EXERCISE GOAL
Copy out the lines from the line with "Page size: 1654x1241." up to and including the line with "list To connect".

DATA LISTING
====================

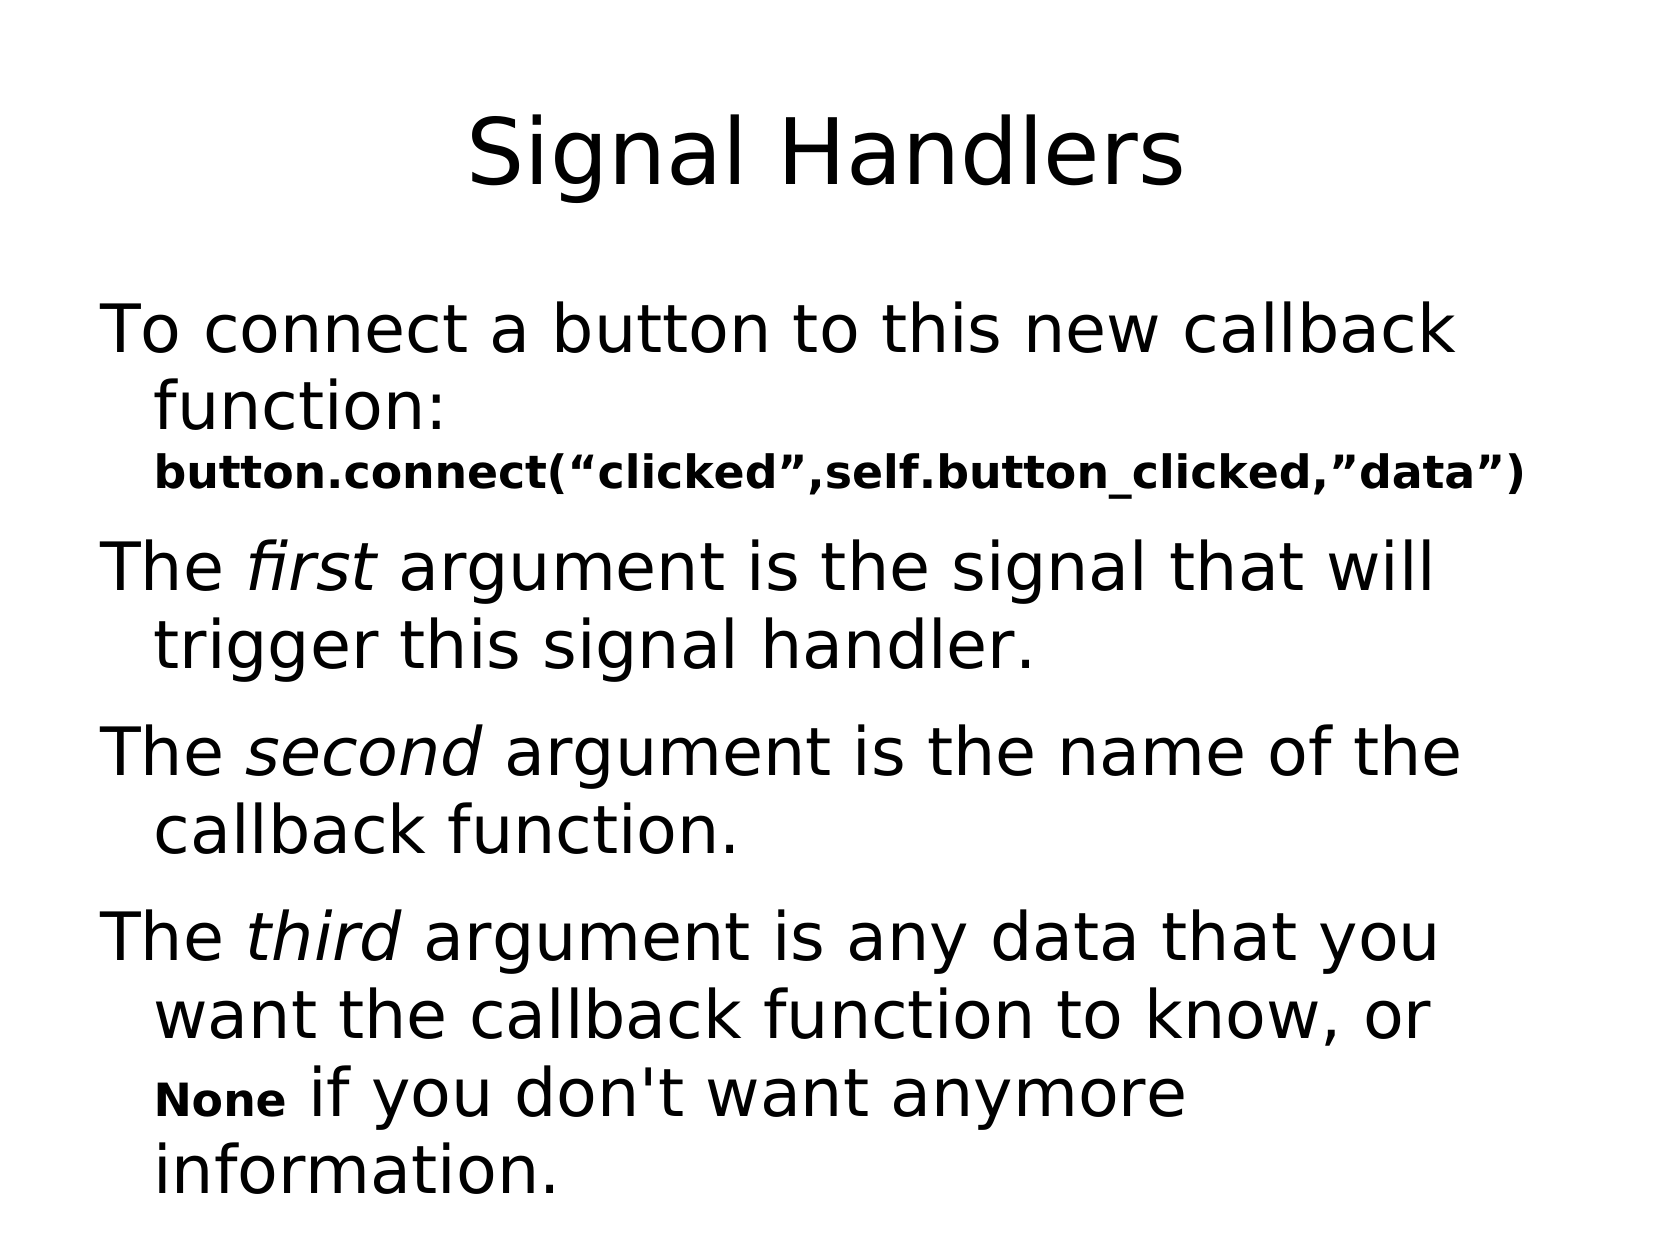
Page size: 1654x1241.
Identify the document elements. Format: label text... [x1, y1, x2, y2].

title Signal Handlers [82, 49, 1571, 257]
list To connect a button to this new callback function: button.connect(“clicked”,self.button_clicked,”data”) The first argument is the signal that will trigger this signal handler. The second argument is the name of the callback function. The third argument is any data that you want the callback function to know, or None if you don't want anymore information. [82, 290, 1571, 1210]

====================

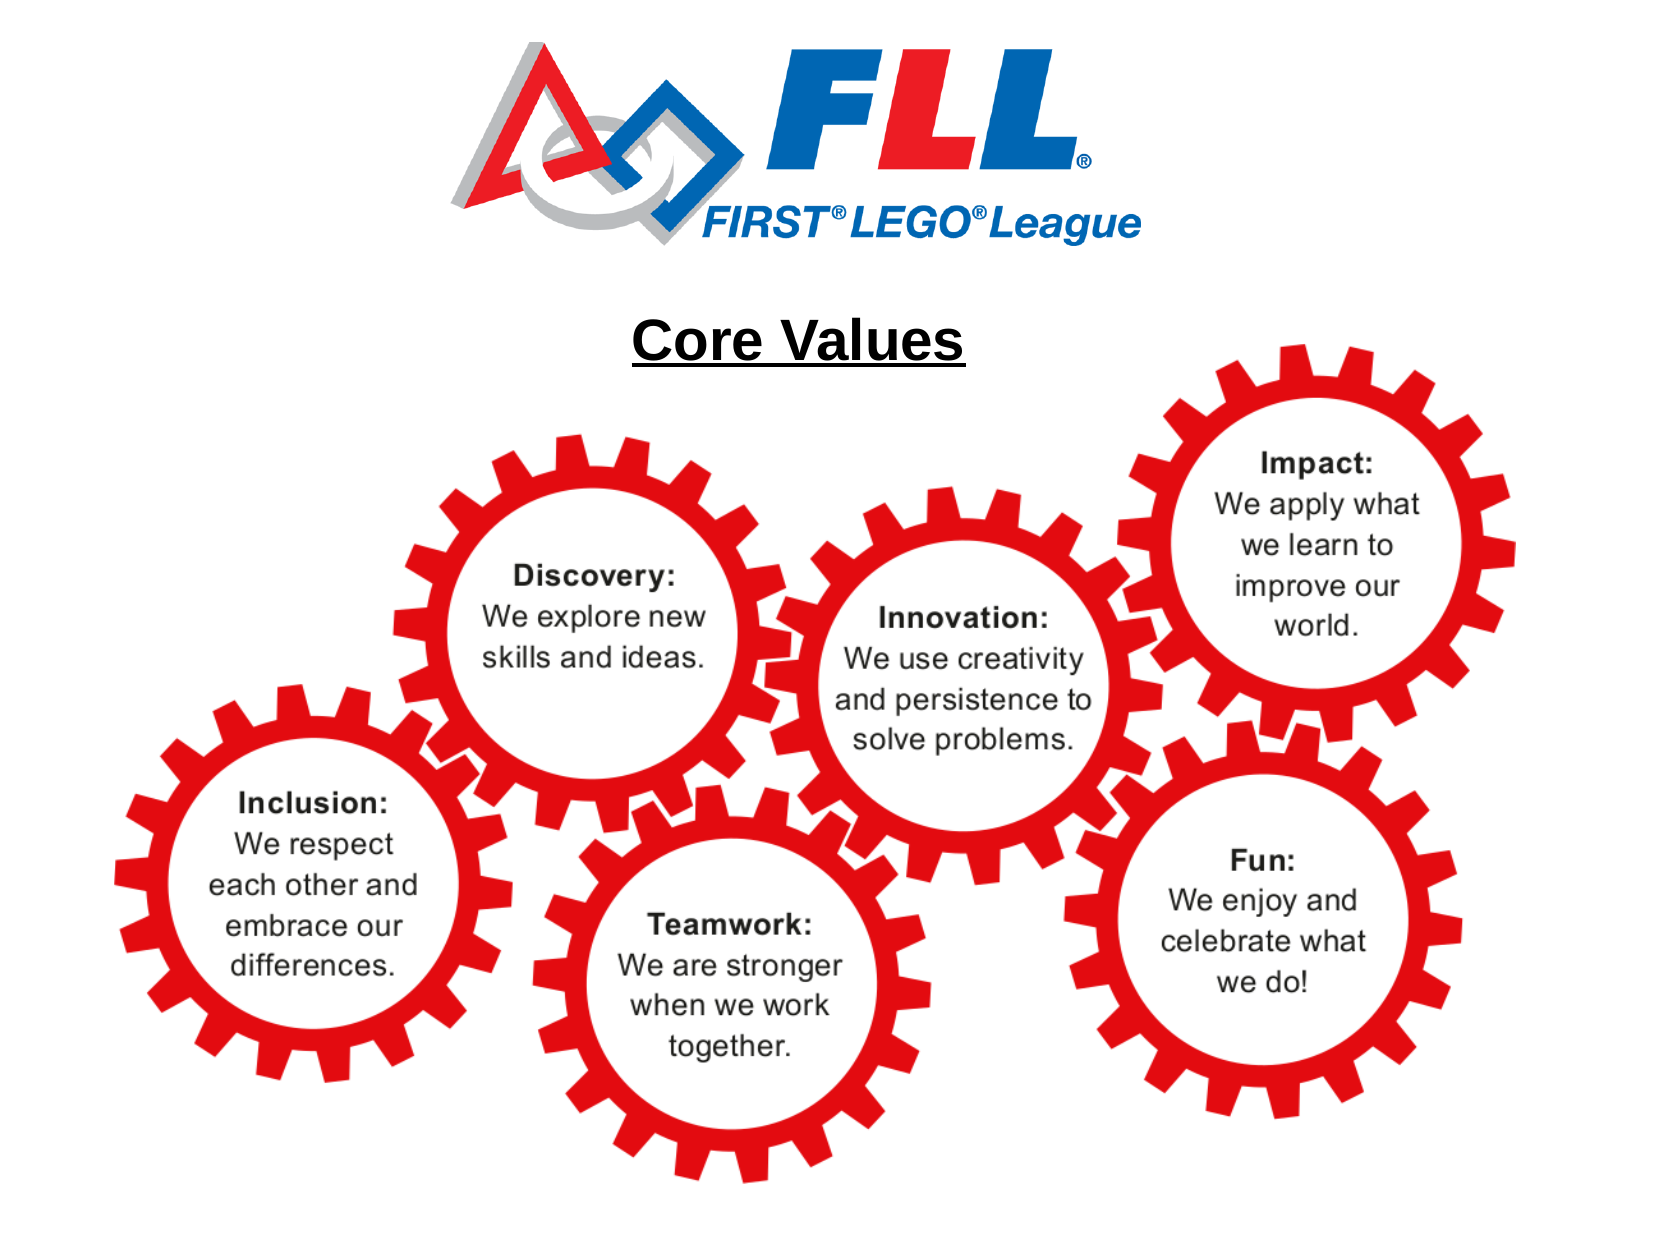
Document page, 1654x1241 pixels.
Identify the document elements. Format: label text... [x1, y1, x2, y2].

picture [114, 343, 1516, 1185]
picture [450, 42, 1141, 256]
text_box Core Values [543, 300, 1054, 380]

====================

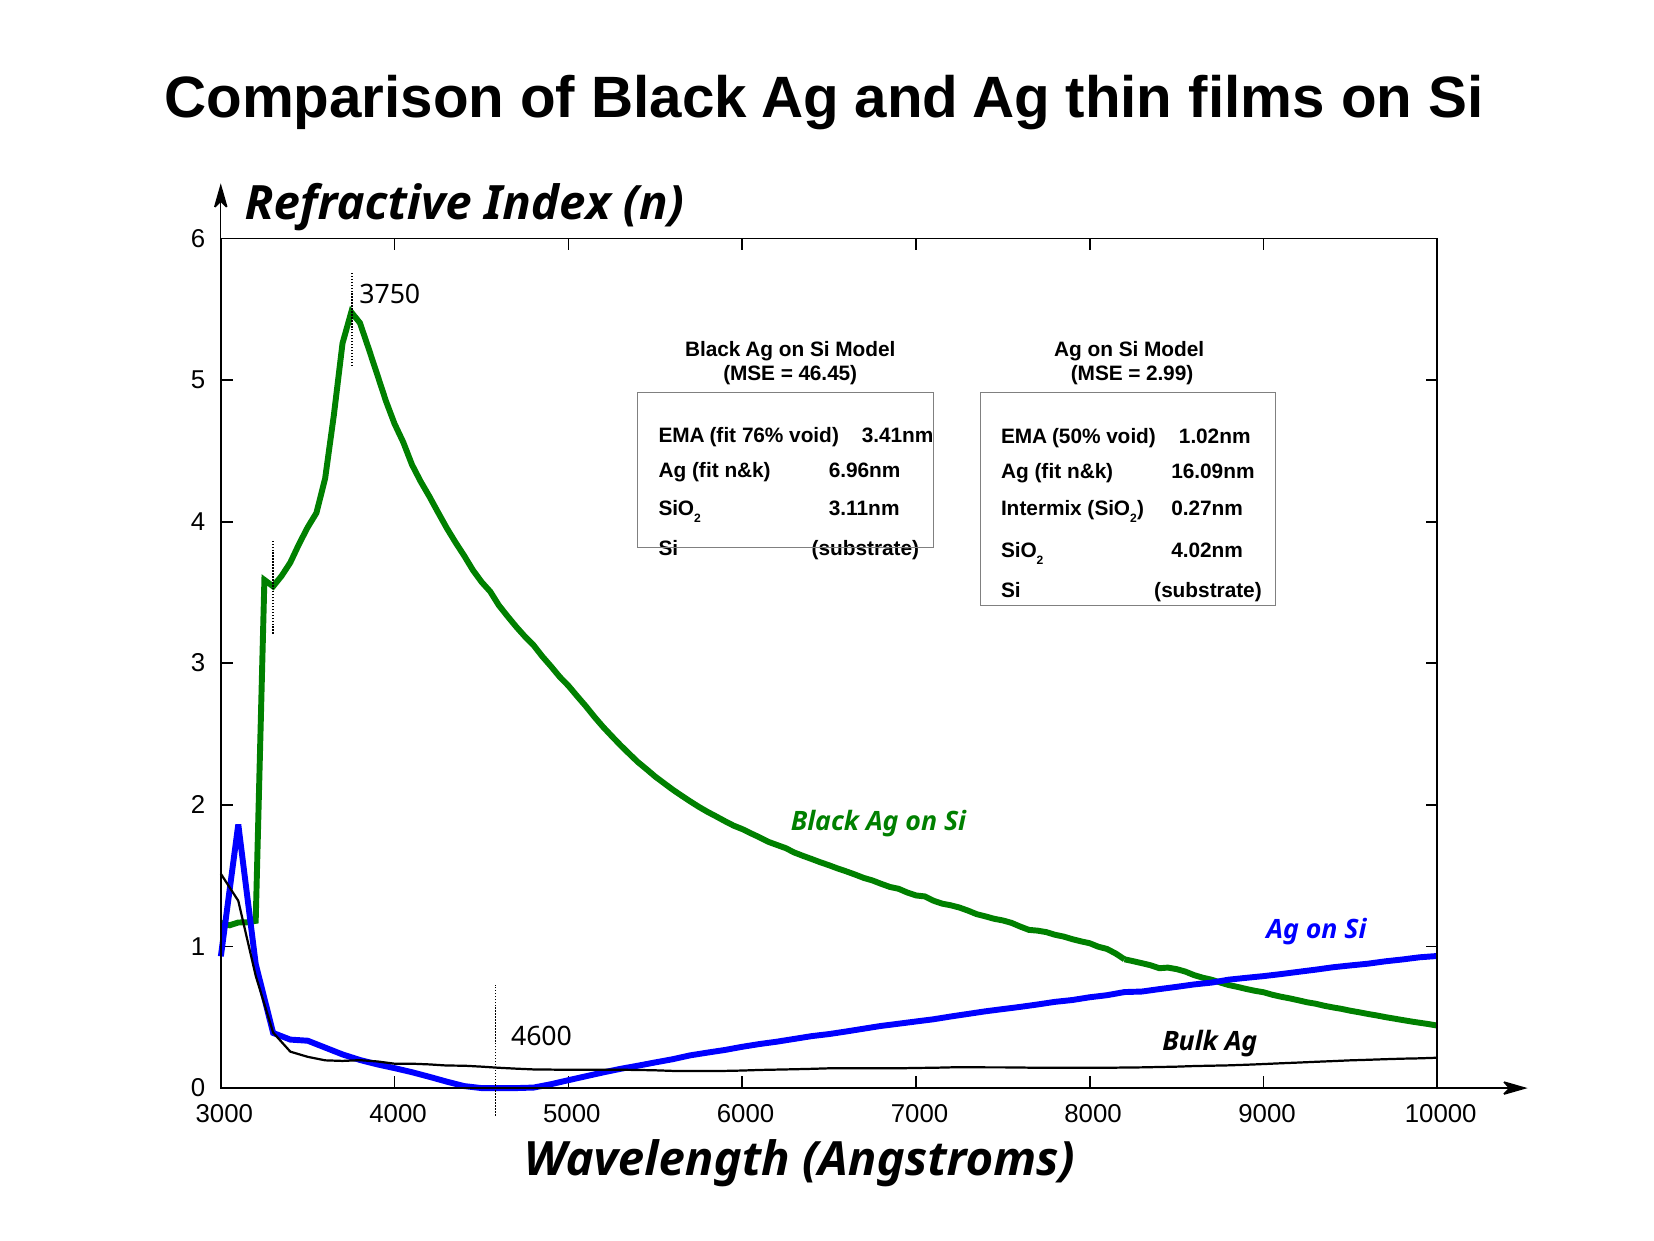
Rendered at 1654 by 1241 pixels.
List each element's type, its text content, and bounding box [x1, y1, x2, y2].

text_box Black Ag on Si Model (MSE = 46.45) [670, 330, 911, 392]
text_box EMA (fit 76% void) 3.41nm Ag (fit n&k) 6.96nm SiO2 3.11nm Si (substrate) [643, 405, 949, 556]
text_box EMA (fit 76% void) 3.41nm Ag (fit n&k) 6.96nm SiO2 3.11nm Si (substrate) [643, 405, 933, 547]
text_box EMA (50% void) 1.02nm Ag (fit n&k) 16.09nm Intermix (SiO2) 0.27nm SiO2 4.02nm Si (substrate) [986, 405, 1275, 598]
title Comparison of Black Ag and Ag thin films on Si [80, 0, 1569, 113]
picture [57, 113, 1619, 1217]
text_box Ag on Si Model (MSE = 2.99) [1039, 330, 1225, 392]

====================

EXPECTED ANSWER
Page size: 1654x1241.
Identify the document elements. Format: label text... [x1, y1, x2, y2].

title Signal Handlers [82, 49, 1571, 257]
list To connect a button to this new callback function: button.connect(“clicked”,self.button_clicked,”data”) The first argument is the signal that will trigger this signal handler. The second argument is the name of the callback function. The third argument is any data that you want the callback function to know, or None if you don't want anymore information. [82, 290, 1571, 1210]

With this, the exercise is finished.